# Lighting Audit Takeoff tools



## MHElectric (Oct 14, 2011)

Does anybody here have some good cookie-cutter lighting takeoff sheets or maybe an excel spreadsheet that they wouldn’t mind sharing? I’d rather not re-invent the wheel if I don’t have to.

Thanks.


----------



## Almost Retired (Sep 14, 2021)

MHElectric said:


> Does anybody here have some good cookie-cutter lighting takeoff sheets or maybe an excel spreadsheet that they wouldn’t mind sharing? I’d rather not re-invent the wheel if I don’t have to.
> 
> Thanks.


Somebody posted this a month or 2 ago and i saved the link

Visual Interior lighting Tool


----------



## rdevarona (Feb 23, 2010)

MHElectric said:


> Does anybody here have some good cookie-cutter lighting takeoff sheets or maybe an excel spreadsheet that they wouldn’t mind sharing? I’d rather not re-invent the wheel if I don’t have to.
> 
> Thanks.


Are you looking for a sheet to keep track of audit counts while walking the job or a spreadsheet that can do ROI calculations for you?


----------



## MHElectric (Oct 14, 2011)

rdevarona said:


> Are you looking for a sheet to keep track of audit counts while walking the job or a spreadsheet that can do ROI calculations for you?

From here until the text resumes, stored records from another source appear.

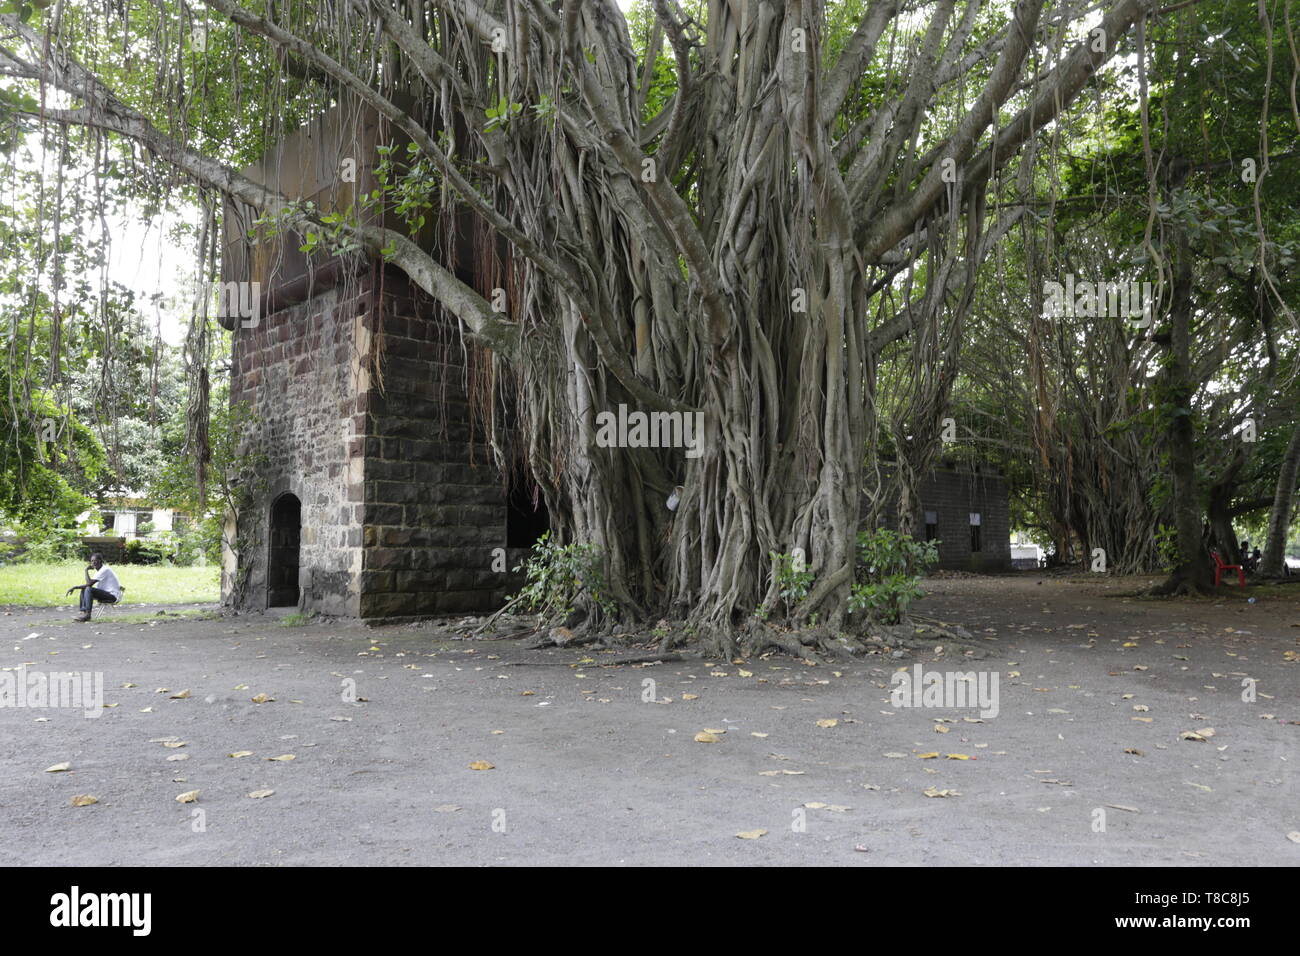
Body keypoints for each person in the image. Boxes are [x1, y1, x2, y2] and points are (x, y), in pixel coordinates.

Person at [66, 553, 122, 622]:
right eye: (91, 561)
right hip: (105, 594)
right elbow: (88, 584)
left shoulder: (105, 570)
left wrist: (86, 570)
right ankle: (84, 613)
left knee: (88, 589)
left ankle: (87, 615)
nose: (93, 563)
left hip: (112, 596)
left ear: (100, 561)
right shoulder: (98, 572)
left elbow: (89, 584)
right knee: (85, 589)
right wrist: (75, 587)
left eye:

Something to keep track of audit counts, all the different lights that are in each store and the othe misc. things that need to be accounted for on walk throughs.

But an ROI calculator would be great! Unfortunately, the larger local power company in this area is not giving out rebates for lighting projects.


----------



## rdevarona (Feb 23, 2010)

We used the attached form a long long time ago (2010! ) to keep track of counts while walking through a facility. It's very simple and we don't use it much anymore, though. It captured the basics and let you keep a running total of fixtures for multiple fixture types. We also have a spreadsheet that I would have to clean up in order to share that does all of the ROI calculation for you.  I think I may have posted it on here in the past. Will have to look for it.

There are a number of great apps now that do this much better, though. You can look up Snapcount or EcoInsight for the two that we've played with. I just came across a free audit tool that charges only when you create a quote... that one is called Lighting Assessor. I don't have any experience with it, but looks interesting.


----------



## MHElectric (Oct 14, 2011)

That form will be a good start.  Something simple and easy to keep track of everything.

I’ll check out those other sites and their pdf files later. Thanks for sharing!


----------